Janet Yellen is looking past this winter’s economic stall and setting the stage for an economy that looks like it is about to launch a spring revival.
The U.S. Federal Reserve chief and her central bank colleagues pointed Wednesday to a better job market and strong consumer spending as evidence that the world’s largest economy is gathering momentum.
The relatively upbeat economic assessment from the Fed helped send the Dow to its first record-high close of the year, ending up 45.47 points or 0.27 per cent at 16,580.84.
As expected, the Fed announced it is continuing a steady withdrawal of the massive amounts of emergency stimulus it has been pumping into the economy. It will cut its monthly purchases of Treasury bills and mortgage-backed securities by another $10-billion (U.S.), trimming or “tapering” the bank’s quantitative easing efforts to $45-billion a month.
“The future pace of bond-buying is not on a preset course,” remarked Toronto-Dominion Bank senior economist Michael Dolega. “But at this point it is hard to imagine how bad the economic data on the Fed’s dashboard would have to get for the [Fed policy-making committee] to alter the course of tapering.”
Ms. Yellen offered no new clues as to when, and under what conditions, the Fed will end more than five years of ultra-low interest rates.
The committee’s nine members voted unanimously to preserve some ambiguity about when the bank will start raising its trend-setting federal funds rate, slashed to near-zero in December, 2008.
Ms. Yellen’s rosier assessment of the economy came as the U.S. Department of Commerce reported Wednesday that the economy stalled in the first quarter, growing at a minuscule 0.1-per-cent annual rate.
Growth was sharply weaker than the 1.2-per-cent consensus expected by economists, due in part to winter storms and bitter cold.
The unexpectedly weak quarter is likely more of an aberration than a sign that the U.S. recovery has fallen off the rails – an assessment endorsed by the Fed.
“Growth in economic activity has picked up recently, after having slowed sharply during the winter in part because of adverse weather,” the bank’s interest-rate-setting Federal Open Market Committee said in a statement following a two-day meeting.

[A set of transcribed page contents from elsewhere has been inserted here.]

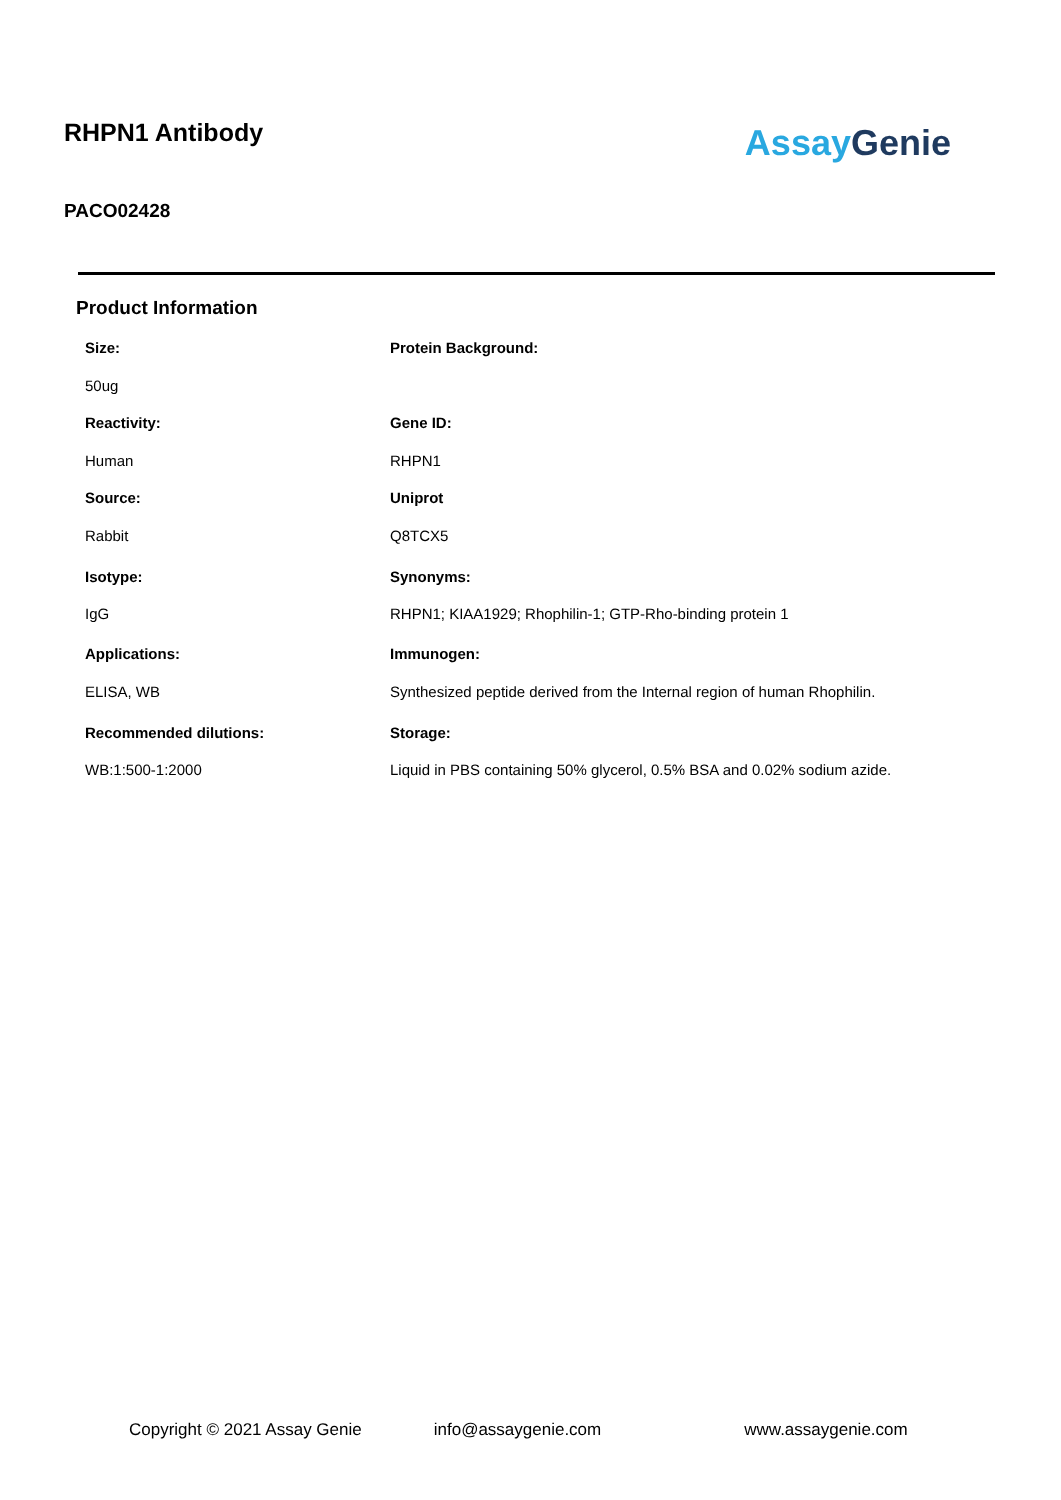RHPN1 Antibody
Assay Genie
PACO02428
Product Information
Size:
Protein Background:
50ug
Reactivity:
Gene ID:
Human
RHPN1
Source:
Uniprot
Rabbit
Q8TCX5
Isotype:
Synonyms:
IgG
RHPN1; KIAA1929; Rhophilin-1; GTP-Rho-binding protein 1
Applications:
Immunogen:
ELISA, WB
Synthesized peptide derived from the Internal region of human Rhophilin.
Recommended dilutions:
Storage:
WB:1:500-1:2000
Liquid in PBS containing 50% glycerol, 0.5% BSA and 0.02% sodium azide.
Copyright © 2021 Assay Genie info@assaygenie.com www.assaygenie.com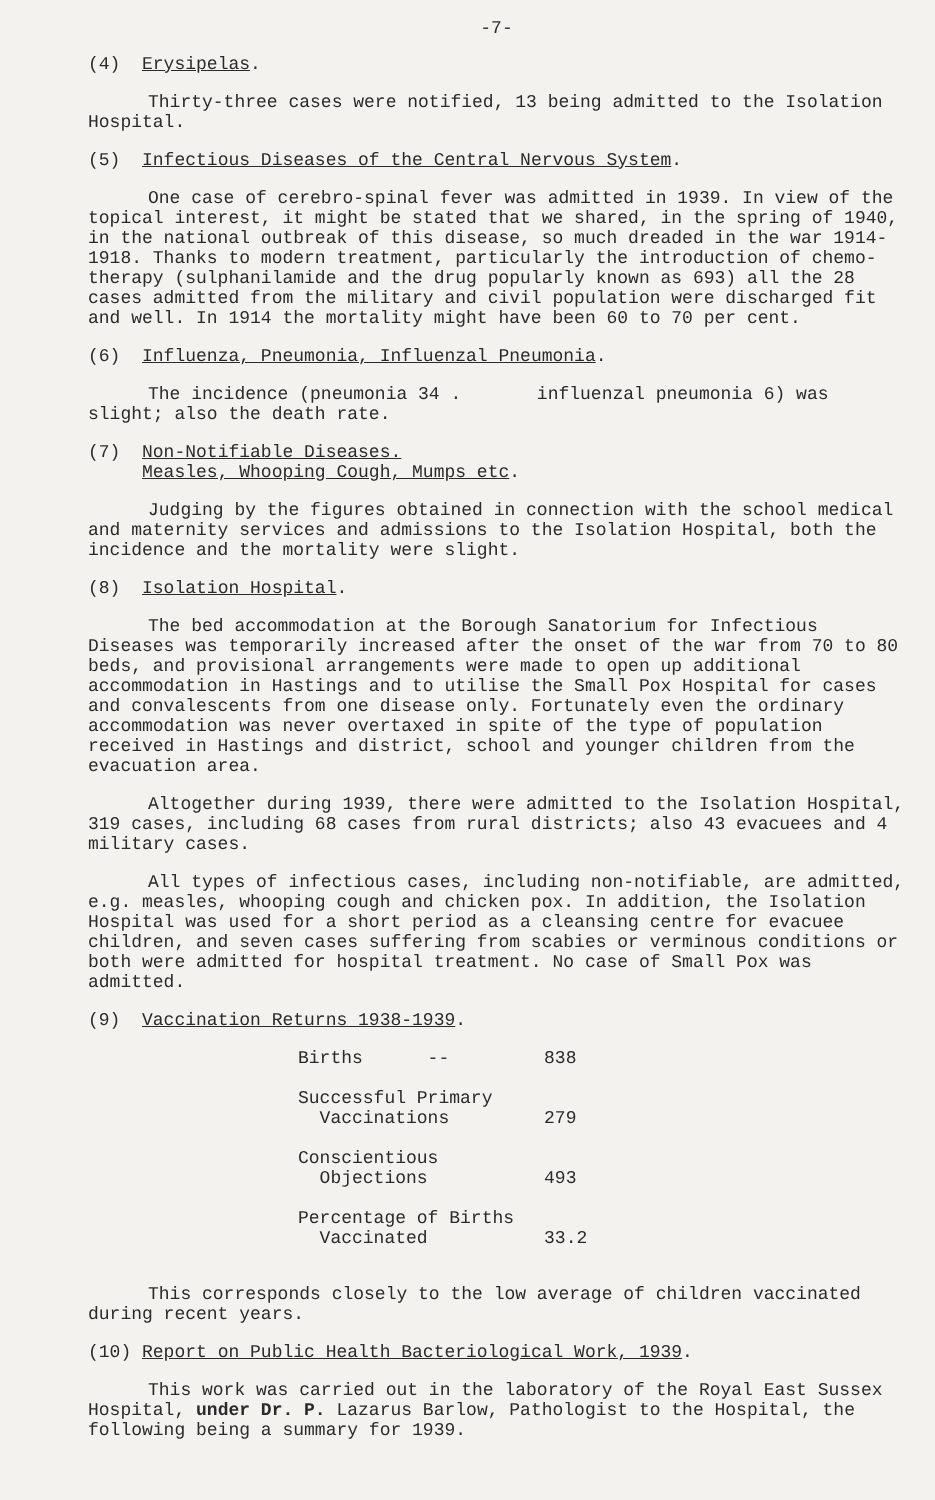-7-
(4) Erysipelas.
Thirty-three cases were notified, 13 being admitted to the Isolation Hospital.
(5) Infectious Diseases of the Central Nervous System.
One case of cerebro-spinal fever was admitted in 1939. In view of the topical interest, it might be stated that we shared, in the spring of 1940, in the national outbreak of this disease, so much dreaded in the war 1914-1918. Thanks to modern treatment, particularly the introduction of chemo-therapy (sulphanilamide and the drug popularly known as 693) all the 28 cases admitted from the military and civil population were discharged fit and well. In 1914 the mortality might have been 60 to 70 per cent.
(6) Influenza, Pneumonia, Influenzal Pneumonia.
The incidence (pneumonia 34 . influenzal pneumonia 6) was slight; also the death rate.
(7) Non-Notifiable Diseases.
Measles, Whooping Cough, Mumps etc.
Judging by the figures obtained in connection with the school medical and maternity services and admissions to the Isolation Hospital, both the incidence and the mortality were slight.
(8) Isolation Hospital.
The bed accommodation at the Borough Sanatorium for Infectious Diseases was temporarily increased after the onset of the war from 70 to 80 beds, and provisional arrangements were made to open up additional accommodation in Hastings and to utilise the Small Pox Hospital for cases and convalescents from one disease only. Fortunately even the ordinary accommodation was never overtaxed in spite of the type of population received in Hastings and district, school and younger children from the evacuation area.
Altogether during 1939, there were admitted to the Isolation Hospital, 319 cases, including 68 cases from rural districts; also 43 evacuees and 4 military cases.
All types of infectious cases, including non-notifiable, are admitted, e.g. measles, whooping cough and chicken pox. In addition, the Isolation Hospital was used for a short period as a cleansing centre for evacuee children, and seven cases suffering from scabies or verminous conditions or both were admitted for hospital treatment. No case of Small Pox was admitted.
(9) Vaccination Returns 1938-1939.
| Births -- | 838 |
| Successful Primary Vaccinations | 279 |
| Conscientious Objections | 493 |
| Percentage of Births Vaccinated | 33.2 |
This corresponds closely to the low average of children vaccinated during recent years.
(10) Report on Public Health Bacteriological Work, 1939.
This work was carried out in the laboratory of the Royal East Sussex Hospital, under Dr. P. Lazarus Barlow, Pathologist to the Hospital, the following being a summary for 1939.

Bank of Nova Scotia economists Derek Holt and Dov Zigler said the Fed seems to have dismissed the preliminary gross domestic product report as little more than “a weather report.”
For starters, the GDP estimate is preliminary, and winter is now over. More recent data, particularly on trade, suggest GDP for the quarter will ultimately be revised up. Economists expect much stronger growth in April and the rest of the year.
The second bit of good news contained in the report is that consumption grew a healthy 3 per cent annually in the first three months of the year. Consumers make up more than three-quarters of the U.S. economy.
The weakness in the quarter was concentrated in exports (down 7.6 per cent), investment in equipment (off 5.5 per cent), housing (down 5.7 per cent) and inventories.
The export slump was due in large part to an earlier Chinese New Year, which caused many exporters to ship late last year instead of early in 2014. Wells Fargo Securities economist Mark Vitner said recent data showing higher March shipments from West Coast U.S. ports will likely trigger large revisions by the Commerce Department.
The big question mark is whether the U.S., like Canada, will bump along at growth of roughly 2.5 per cent a year or start to gather steam. The Bank of Canada, for example, projects U.S. growth of 2.8 per cent this year, 3.2 per cent in 2015 and 3 per cent in 2016.
One area of concern for the Fed is the housing market. After rebounding strongly last year, several key measures have slowed this year, including housing starts, sales and new mortgage applications.
And that’s reason enough for Ms. Yellen not to start committing to higher rates just yet. The Fed’s next meeting is set for June 17-18.